| What is asked |
Rewrite the part of the material that opens with the line containing "Document page, 1654x931 pixels." and closes with the line containing "For every layout", replacing "transcribe" with "copy out" and keeping everything else the same.

| The data |
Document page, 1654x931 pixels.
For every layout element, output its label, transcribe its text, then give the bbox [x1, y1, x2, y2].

==

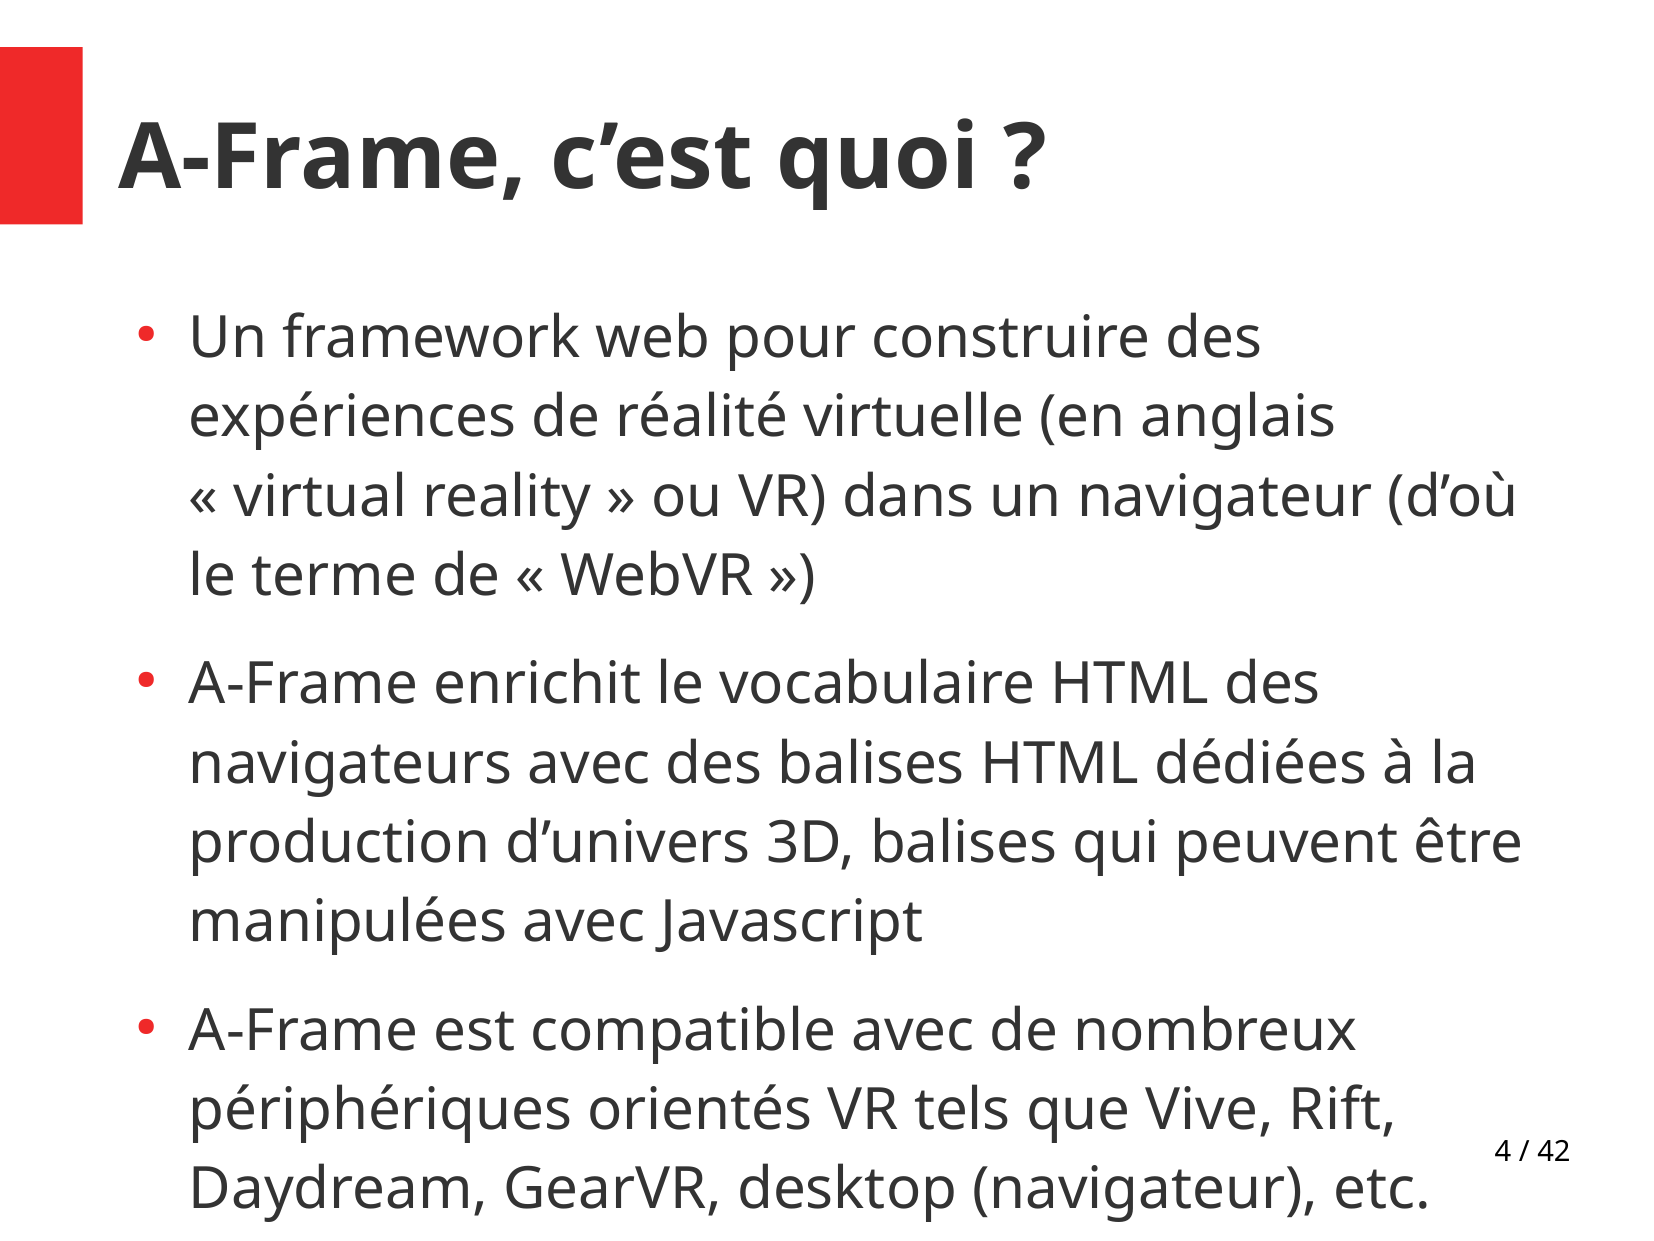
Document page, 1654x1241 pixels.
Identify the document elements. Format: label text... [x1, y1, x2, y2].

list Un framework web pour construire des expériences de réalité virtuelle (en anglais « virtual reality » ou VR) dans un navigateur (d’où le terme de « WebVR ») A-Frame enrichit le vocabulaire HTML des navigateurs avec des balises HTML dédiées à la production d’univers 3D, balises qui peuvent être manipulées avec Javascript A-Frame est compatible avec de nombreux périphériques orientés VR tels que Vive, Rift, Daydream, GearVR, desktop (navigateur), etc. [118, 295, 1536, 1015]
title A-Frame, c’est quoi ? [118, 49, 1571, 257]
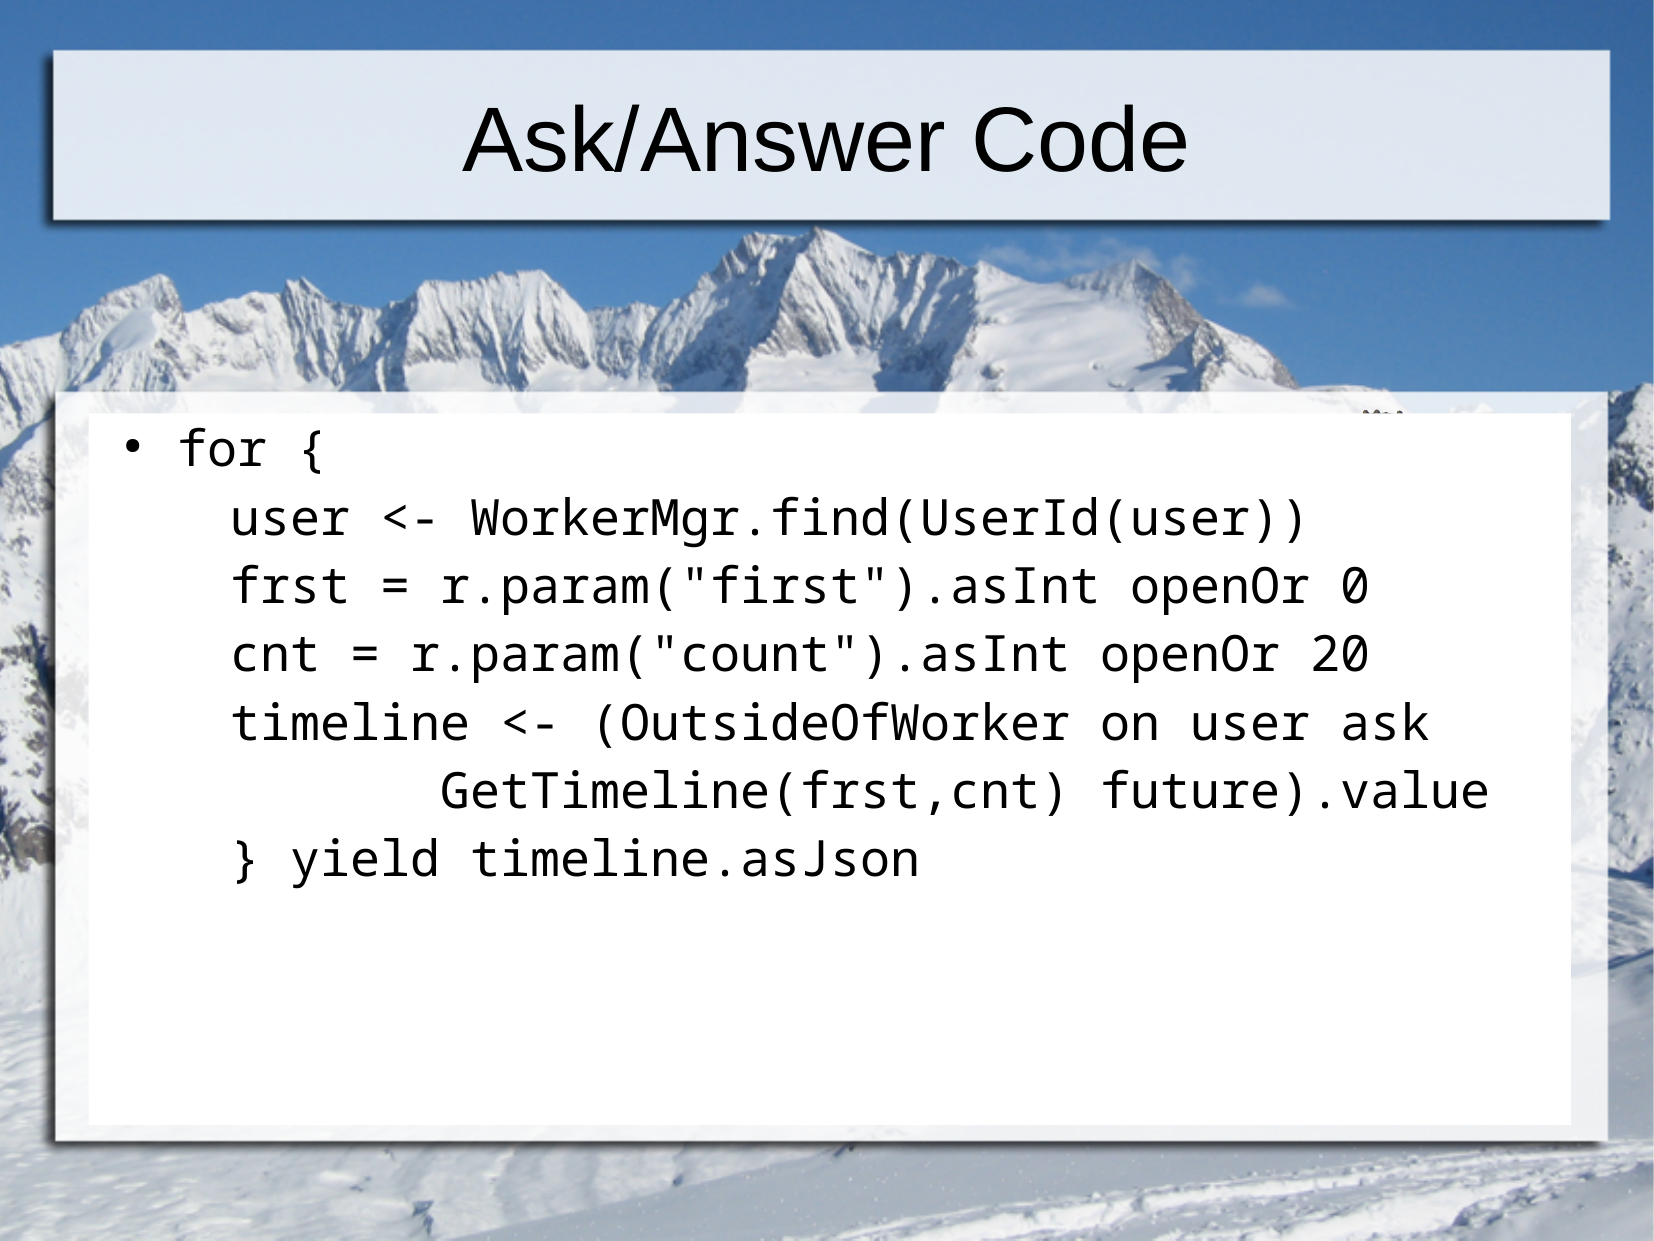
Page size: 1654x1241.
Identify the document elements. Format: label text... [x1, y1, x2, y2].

| Reply to the exercise |
Document page, 1654x931 pixels.
For every layout element, output its label, copy out its text, then give the bbox [x1, y1, x2, y2].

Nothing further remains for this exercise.